Having lived with her disabilities for nearly her whole life, Lucy started the semester already adept at using technology to her advantage. We used Adobe Connect so that my screen was mirrored on her laptop, which she could put in her range of vision. She also used accessibility tools on her laptop to zoom in on the screen. I noticed that she had one of those custom keyboard covers on her laptop that was just the normal keyboard letters enlarged so she could see them easier. When I wrote on the dry erase board, she would use hold her tablet in her range of vision and use the camera to zoom in on the writing. As I mentioned, I wore a microphone to help her hear me through her cochlear implants. Unfortunately I walked off with the microphone one day and taught another class with it on. Oops. Bonus learning for Lucy, I guess. I also sent her my PowerPoint slides and handouts a day or more in advance so she could study them before coming to class.

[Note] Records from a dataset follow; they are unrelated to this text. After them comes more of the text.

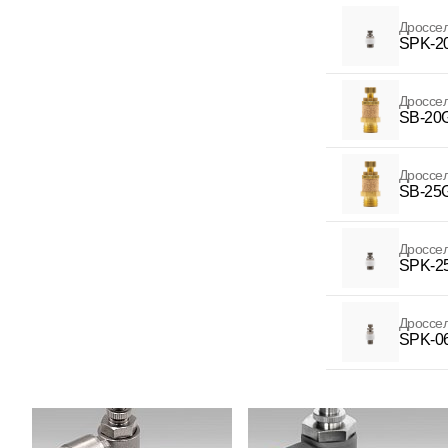
Дроссе
SPK-2
Дроссе
SB-20
Дроссе
SB-25
Дроссе
SPK-2
Дроссе
SPK-0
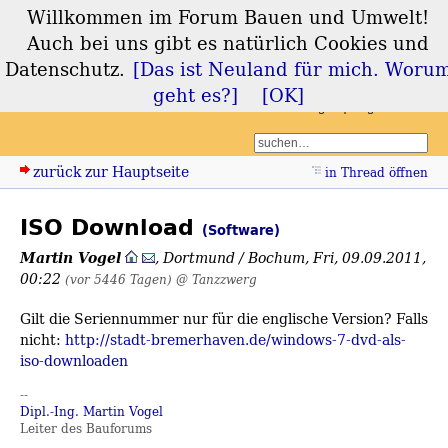
Willkommen im Forum Bauen und Umwelt!
Forum Bauen und
Auch bei uns gibt es natürlich Cookies und
Umwelt
Datenschutz.
[Das ist Neuland für mich. Woru
geht es?]
[OK]
Login
Registrieren
zurück zur Hauptseite
in Thread öffnen
ISO Download
(Software)
Martin Vogel
,
Dortmund / Bochum
,
Fri, 09.09.2011,
00:22
(vor 5446 Tagen)
@ Tanzzwerg
Gilt die Seriennummer nur für die englische Version? Falls
nicht:
http://stadt-bremerhaven.de/windows-7-dvd-als-
iso-downloaden
--
Dipl.-Ing. Martin Vogel
Leiter des Bauforums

A touring production played in our road house one night during the semester. Before I knew about Lucy, I had decided that this would be one of the productions that the class was required to attend. In order to make the production accessible to her, we took several steps. First, I provided Lucy and her interpreters with a copy of the script from the university library, so they could learn the story ahead of time. Prior to their arrival, we explained to the touring company that we had a deaf blind student who was required to attend the performance for class, and asked if we could video record the show so she could watch it later on a screen. They agreed on the condition that the recording be destroyed when she was done with it. Finally, we set up a small area in one of the theatre boxes for Lucy to sit with her interpreters while they signed the performance to her. This part was not necessary, since she could read the play and watch the recording later, but it was our duty to give her the same opportunities and experiences as the rest of the class. I must say with some pride that during half hour Lucy told me this was her first time ever attending a theatre performance.

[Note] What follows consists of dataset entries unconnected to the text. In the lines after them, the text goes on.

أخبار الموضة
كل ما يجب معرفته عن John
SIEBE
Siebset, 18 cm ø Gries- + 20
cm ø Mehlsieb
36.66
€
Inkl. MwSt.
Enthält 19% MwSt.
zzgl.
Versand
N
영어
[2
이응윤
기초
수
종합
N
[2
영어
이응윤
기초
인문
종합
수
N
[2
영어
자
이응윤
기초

Following the semester, we had new adjustments to make. Over the summer, Lucy had surgery for her eyes, which left her completely blind. She only needed one more class in order to graduate. In the fall of 2018, she enrolled in a new class I taught called Digital Lighting, where we focused on lighting for film and animations, and explored some of the lighting tools in the software programs that the DPA students use. A future article will detail our work in this class, our new methods of communication, and our use of technology to accommodate Lucy.